● **QUESTIONS**
1 > In the puppy health guide, at what age should pups begin monthly heartworm tablets?
2 > Write the next part of the puppy health guide, picking up after its final sentence.
Top of PROVIDED TEXT
Congratulations! You are the proud owner of a new puppy. The following is some information to help you make sure your new friend stays healthy and happy.
Our BHVG Dog Life Charts are a great tool to easily setup everyting there is to remember from 2 weeks of age to the senior years. Print up a copy of the Life Chart at the bottom of this page, fill in the dates, stick it on the toilet or pantry door and away you go!
- 6 – 8 weeks C3 vaccine (Distemper, Hepatitis and Parvovirus)
- 12 weeks Second C3 or C5 vaccine (C3 with Kennel Cough)
- 16 weeks Final C3 or C5 vaccine
- 15 months First Annual Boosters with a C3 or C5 vaccine
Subsequent annual health checks
There are a couple of options:
A tri-annual Durammune C3 vaccine (lasts 3 years), combined with…
- Annual health check (and kennel cough vaccine if required)
- Annual Proheart injection, or
An annual health check combined with…
- Annual C3 or C5 vaccine and health check
- Annual Proheart injection
Start pups on monthly heartworm tablets from 12 weeks of age (e.g. Milbemax, Interceptor, Sentinel which prevent both intestinal worms and heartworm).
At 5-6 months (normally coinciding with the desexing operation) give a Proheart (heartworm prevention) injection which lasts until the first annual boosters.
What are in the vaccines?
Parvovirus is still common especially in lower income areas where people try to save money by avoiding vaccinations. When Parvovirus first occurred 15 years ago, there was no vaccine available and large numbers of dogs lost their lives. When the first Parvovirus vaccine arrived, vets had queues around the street corners.
Bottom of PROVIDED TEXT
Top of GIVEN RECORDS
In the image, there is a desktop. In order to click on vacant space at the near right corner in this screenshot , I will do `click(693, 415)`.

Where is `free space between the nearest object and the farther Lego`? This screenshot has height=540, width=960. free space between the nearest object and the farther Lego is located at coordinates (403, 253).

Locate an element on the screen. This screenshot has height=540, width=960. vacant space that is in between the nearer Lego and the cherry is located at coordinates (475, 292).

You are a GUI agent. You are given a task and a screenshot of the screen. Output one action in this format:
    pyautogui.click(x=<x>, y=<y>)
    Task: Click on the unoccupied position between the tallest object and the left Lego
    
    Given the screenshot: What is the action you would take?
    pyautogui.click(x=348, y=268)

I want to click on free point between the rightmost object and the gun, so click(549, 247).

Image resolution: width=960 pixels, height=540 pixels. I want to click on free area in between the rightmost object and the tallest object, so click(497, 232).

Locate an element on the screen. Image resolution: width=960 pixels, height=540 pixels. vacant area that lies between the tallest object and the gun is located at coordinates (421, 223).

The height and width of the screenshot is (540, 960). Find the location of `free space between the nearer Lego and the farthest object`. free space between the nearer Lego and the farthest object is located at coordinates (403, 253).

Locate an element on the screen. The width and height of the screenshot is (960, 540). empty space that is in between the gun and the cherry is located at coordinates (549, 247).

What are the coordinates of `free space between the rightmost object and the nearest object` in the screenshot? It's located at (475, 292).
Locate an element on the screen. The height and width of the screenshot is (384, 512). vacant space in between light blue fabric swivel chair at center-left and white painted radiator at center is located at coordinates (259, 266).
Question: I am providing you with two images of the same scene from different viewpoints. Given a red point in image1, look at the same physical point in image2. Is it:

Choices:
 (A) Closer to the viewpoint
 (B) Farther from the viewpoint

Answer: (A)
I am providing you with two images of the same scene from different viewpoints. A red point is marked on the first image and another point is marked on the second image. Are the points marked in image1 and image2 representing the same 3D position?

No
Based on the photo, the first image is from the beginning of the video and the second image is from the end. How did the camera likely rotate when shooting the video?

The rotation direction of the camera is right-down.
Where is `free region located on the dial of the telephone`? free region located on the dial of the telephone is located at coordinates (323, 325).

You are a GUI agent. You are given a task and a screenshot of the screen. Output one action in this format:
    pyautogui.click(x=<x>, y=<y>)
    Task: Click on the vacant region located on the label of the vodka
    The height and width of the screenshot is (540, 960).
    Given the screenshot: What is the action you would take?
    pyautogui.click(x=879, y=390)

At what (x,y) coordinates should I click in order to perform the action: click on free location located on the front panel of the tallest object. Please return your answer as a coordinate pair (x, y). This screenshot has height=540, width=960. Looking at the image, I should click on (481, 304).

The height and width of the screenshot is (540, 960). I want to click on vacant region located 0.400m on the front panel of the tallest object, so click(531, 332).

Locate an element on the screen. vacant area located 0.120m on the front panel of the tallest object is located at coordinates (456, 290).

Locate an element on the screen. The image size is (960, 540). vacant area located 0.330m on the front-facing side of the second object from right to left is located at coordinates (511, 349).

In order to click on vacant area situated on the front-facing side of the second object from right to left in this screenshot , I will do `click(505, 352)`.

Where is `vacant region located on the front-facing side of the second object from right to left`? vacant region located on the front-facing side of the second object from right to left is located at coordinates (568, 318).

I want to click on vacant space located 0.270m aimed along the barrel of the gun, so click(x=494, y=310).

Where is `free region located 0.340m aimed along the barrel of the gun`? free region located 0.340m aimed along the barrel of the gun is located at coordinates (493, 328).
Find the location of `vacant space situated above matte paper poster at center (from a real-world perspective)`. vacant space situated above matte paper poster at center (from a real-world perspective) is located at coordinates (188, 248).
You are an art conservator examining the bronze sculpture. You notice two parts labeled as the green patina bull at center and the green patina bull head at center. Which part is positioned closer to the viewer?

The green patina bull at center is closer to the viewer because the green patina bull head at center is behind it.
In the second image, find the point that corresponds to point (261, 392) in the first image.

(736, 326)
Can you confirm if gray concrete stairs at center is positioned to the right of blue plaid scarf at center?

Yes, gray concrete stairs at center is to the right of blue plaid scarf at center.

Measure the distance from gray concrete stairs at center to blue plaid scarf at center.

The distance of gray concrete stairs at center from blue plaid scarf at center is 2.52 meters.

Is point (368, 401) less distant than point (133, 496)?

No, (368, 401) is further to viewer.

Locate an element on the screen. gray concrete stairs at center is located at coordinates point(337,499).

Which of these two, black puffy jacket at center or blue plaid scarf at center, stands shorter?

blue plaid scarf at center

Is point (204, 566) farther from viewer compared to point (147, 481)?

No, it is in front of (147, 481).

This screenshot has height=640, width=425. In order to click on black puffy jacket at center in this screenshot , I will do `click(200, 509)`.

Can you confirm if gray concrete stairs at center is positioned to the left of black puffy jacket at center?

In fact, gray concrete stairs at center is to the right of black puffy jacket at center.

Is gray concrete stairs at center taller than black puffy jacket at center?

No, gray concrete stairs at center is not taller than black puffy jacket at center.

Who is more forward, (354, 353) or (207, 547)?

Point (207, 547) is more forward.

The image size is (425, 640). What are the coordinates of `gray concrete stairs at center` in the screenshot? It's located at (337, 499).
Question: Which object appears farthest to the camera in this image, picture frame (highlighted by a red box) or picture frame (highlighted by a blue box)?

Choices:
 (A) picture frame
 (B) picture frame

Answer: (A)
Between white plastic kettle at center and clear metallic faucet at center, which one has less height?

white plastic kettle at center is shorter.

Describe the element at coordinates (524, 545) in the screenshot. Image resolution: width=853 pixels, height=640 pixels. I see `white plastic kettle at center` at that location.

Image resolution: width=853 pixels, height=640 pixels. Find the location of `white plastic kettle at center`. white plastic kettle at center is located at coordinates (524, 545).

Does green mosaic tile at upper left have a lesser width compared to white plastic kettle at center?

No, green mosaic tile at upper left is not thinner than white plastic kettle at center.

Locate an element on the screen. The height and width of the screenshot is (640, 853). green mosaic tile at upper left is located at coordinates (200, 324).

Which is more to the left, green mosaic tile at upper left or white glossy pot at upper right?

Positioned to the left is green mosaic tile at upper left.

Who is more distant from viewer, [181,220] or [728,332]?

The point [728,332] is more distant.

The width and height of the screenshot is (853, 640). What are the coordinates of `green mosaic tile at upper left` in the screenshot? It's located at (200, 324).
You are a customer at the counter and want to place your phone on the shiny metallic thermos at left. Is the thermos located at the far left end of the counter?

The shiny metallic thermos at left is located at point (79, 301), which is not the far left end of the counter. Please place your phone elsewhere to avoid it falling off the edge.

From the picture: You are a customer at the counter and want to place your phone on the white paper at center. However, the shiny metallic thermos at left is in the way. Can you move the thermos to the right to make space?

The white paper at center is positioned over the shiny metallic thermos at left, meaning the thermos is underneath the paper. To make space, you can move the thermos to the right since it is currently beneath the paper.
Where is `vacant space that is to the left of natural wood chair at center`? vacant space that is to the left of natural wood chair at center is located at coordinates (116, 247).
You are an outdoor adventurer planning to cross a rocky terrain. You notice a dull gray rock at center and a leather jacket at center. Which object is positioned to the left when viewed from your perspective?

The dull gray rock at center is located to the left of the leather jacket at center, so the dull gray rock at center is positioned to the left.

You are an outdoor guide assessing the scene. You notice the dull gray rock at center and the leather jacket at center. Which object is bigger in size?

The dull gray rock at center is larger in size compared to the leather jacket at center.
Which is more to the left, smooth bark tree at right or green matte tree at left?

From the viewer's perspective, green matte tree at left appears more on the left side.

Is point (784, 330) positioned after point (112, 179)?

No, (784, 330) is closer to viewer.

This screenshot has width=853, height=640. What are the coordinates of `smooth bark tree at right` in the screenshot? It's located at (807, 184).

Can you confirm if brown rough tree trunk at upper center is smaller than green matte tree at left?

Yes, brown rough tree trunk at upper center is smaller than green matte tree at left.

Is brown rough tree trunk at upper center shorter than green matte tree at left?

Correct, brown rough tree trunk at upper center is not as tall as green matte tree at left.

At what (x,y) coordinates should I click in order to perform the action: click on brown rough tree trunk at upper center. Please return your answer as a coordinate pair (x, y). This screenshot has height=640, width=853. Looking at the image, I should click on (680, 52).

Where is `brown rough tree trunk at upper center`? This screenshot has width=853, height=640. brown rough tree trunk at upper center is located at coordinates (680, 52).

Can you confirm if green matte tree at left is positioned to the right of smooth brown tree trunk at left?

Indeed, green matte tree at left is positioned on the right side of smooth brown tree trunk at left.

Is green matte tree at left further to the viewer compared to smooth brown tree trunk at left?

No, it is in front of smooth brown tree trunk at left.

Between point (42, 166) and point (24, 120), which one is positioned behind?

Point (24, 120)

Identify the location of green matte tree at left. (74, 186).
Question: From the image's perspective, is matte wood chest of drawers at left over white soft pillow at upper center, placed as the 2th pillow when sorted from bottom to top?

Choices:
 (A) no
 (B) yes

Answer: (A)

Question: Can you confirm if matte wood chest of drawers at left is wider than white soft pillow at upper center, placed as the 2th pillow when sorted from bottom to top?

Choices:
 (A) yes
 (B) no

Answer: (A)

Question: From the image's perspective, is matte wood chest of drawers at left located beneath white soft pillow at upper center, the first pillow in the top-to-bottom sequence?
Bottom of GIVEN RECORDS
● **ANSWERS TO THE TASKS**
1 > From 12 weeks of age.

2 >
It causes sudden vomiting and diarrhoea of watery blood, severe shock, acute abdominal pain and death within 24 hours.
Treatment is prolonged, costly and not always successful. The virus spreads easily and can survive up to one year in contaminated soil- a dog has only to sniff where a dog went to the toilet one year ago to pick up the infection eg on its walk in the park.
Diagram of normal intestines
Diagram showing damage caused by Parvovirus in the intestines
Canine Distemper occurs occasionally. It is a highly contagious viral disease. Symptoms vary but can include fever, sneezing, nasal discharge, vomiting, diarrhoea, loss of appetite and depression. Muscle tremors, fits and paralysis occur later in the disease. Treatment is usually ineffective and for those that do survive, there is risk of permanent brain damage.
This is a very serious viral disease affecting the liver of dogs. Symptoms include high fever, depression, loss of appetite, vomiting, diarrhoea and acute abdominal pain. In severe cases, death can occur within 24-36 hours. Dogs that recover may develop long term liver and kidney problems.
Prevention of Distemper, Hepatitis and Parvovirus
These days, dogs receive either annual or tri-annual booster to protect them from Distemper, Hepatitis and Parvovirus.
Dogs coming into contact with large numbers of other dogs e.g. boarding kennels, shows, often catch kennel cough and develop a nasty throat and/or chest infection.
There are several "bugs" which can cause kennel cough of which the two worse are Bordetella and Parainfluenza.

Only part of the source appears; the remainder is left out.